**Page excerpt**
The Tax Court found that the amount was not taxable and allowed the appeal on the basis that:
- the payment was not an allowance but partial reimbursement of increased housing costs;
- the payment could not reasonably be regarded as consideration for entering into the contract of employment, notwithstanding that he found that the amount was part of the remuneration package;
- the taxpayer did not receive a benefit, as he was in no better position.
In contract in the case of R. Volpe v. M.N.R. (90 DTC 1707), the taxpayer entered into an agreement in 1983 with his new employer which required him to move from Edmunston to Moncton to be closer to his new job. Under the terms of the agreement, the taxpayer received $27,000 to compensate for a market value loss (not an actual loss) incurred on the sale of his house in Edmunston.
The judge dismissed the appeal finding that the payment was taxable since it resulted from an obligation under the agreement with the employer, and was received as consideration for accepting the office within the provisions of paragraphs 6(3)(b) and (c) of the Act.
In the case of G. Lee v. M.N.R. (July 3, 1990), the taxpayer was relocated from Kingston to Whitby in 1985. In accordance with his employers policy, the taxpayer received an incidental expense allowance based on one month's salary which was in addition to actual moving expenses reimbursed by the employer.
The judge, referring to the savage decision, dismissed the appeal finding that the allowance was taxable under paragraph 6)(1)(a) of the Act.
DEPARTMENT'S CURRENT POSITION
In summary the Department's arguments in pursuing these adverse decisions are that:
- The amount are either unaccountable allowances for personal and living expenses or an increase in the taxpayer's equity in the property.
- The allowances do not fall under any of the exceptions specified in paragraph 6(1)(b) of the Act.
- By attempting to take into account variations in the cost of living, the courts have introduced into the law an inequity between taxpayers living in a particular location, i.e., a 20% increase in salary to compensate for higher living costs would be taxable while the receipt of a housing allowance representing 20% of his salary would not be taxed.
- The courts failed to draw the distinction between a reimbursement and an allowance as stated in Ransom. In addition, they failed to distinguish between an expenditure of a personal nature and one incurred on behalf of the employer.
- The payment of a personal expenditure confers an economic advantage on the employee and is a benefit or allowance for personal or living expense within the meaning of paragraph 6(1)(a) or (b) of the Act.
- The courts have failed to apply the meaning of "in respect of an office or employment" which must be given the widest possible scope as interpreted by the Supreme Court of Canada in Savage (83 DTC 5409).

**Given information**
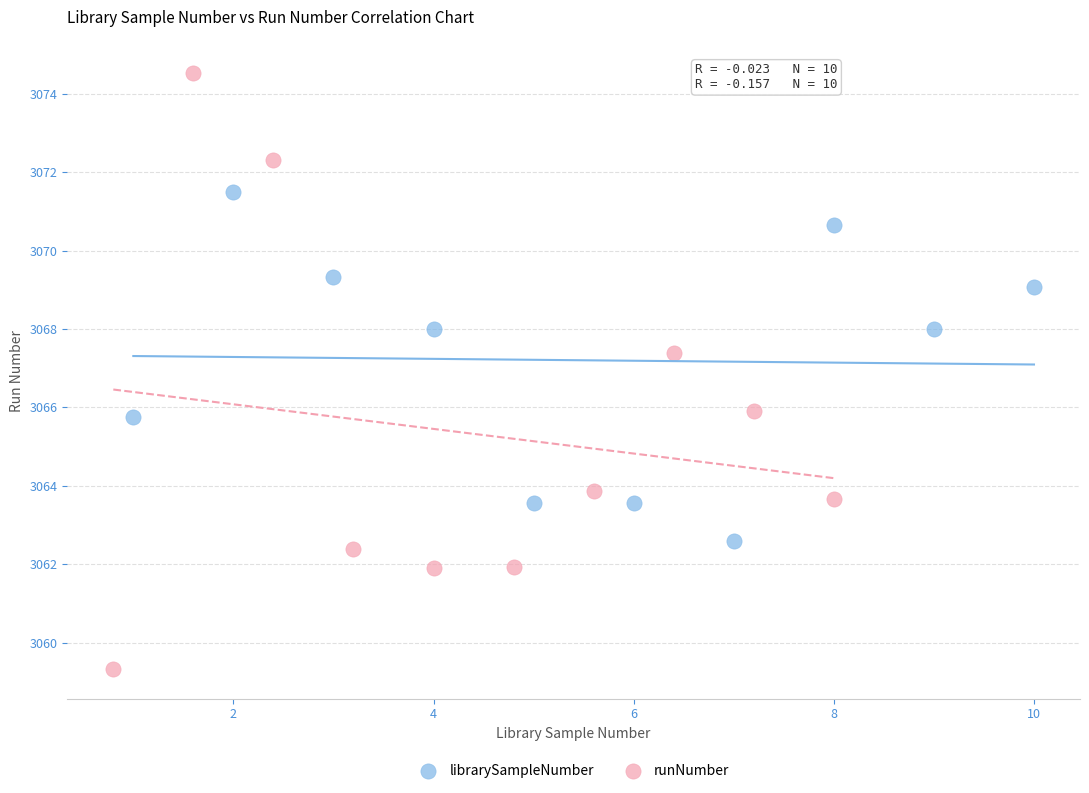

Which series reaches the maximum Y coordinate?

runNumber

**Things to do**
- A) In the excerpt on relocation payments, what reason does the judge give for dismissing the appeal in R. Volpe v. M.N.R.? Answer in one to three sentences.
- B) Pick up the excerpt on relocation payments after its last sentence and carry it forward.

**Exercise answers**
- A) The judge found the $27,000 payment taxable because it resulted from an obligation under the taxpayer's agreement with his employer. It was also received as consideration for accepting the office, within paragraphs 6(3)(b) and (c) of the Act.

- B)
- Any form of housing assistance constitutes a benefit or allowance for personal or living expenses. The Act provides relief in this regard, i.e., northern residence deduction, home relocation loan within the meaning of paragraph 110(1)(j) of the Act, and moving expanses.
- The Ransom and McNeill/Segall cases can be distinguished on their facts.
Paragraph 6(1)(a) & (b)
The Act stipulates that, except for specific exemptions (usually group plans), benefits of any kind whatever received by an individual in respect of employment are to be included in income. It also specifically refers to the following benefits:
- A benefit received or enjoyed by an individual in respect of, or by virtue of, an office or employment paragraph 6(1)(a).
- An allowance for personal or living expenses or an allowance for any other purpose - paragraph 6(1)(b).
As stated in Interpretation Bulletin IT-470R, where an employer reimburses an employee for eligible expenses incurred by him in respect of his relocation, this reimbursement is not a taxable benefit to the employee.
Administratively, the Department accepts, as a non-taxable reimbursement, allowances not exceeding $650. (The amount in the Guide is $500 however this has now been increased to $650.) However, the allowance must be for expenses incurred as a result of the move and the employee must certify in writing that incidental expenses have been incurred at least to the extent of the allowance or $650, whichever is less.
Nonaccountable moving allowances provided to employees will usually constitute an allowance for personal or living expenses and are taxable as such pursuant to paragraph 6(1)(b). However, employers may pay a lump sum nonaccountable moving allowance to cover any combination of eligible expenses and, where the employee can substantiate that all or part of the allowance was used to cover the cost of eligible items, the amount accounted for is not required to be included in income.
Where payments from the employer are required to be included in an employee's income he may be entitled to a deduction under Section 62 of the Act for moving expenses. The general rule is that you may deduct moving expenses from your income if:
(1) You move in order to earn salary, wages or self-employment income in a new location in Canada (even if you will be working with the same employer); AND
(2) Your move results in your new residence being at least 40 kilometres closer than your former residence to your new place of work or business.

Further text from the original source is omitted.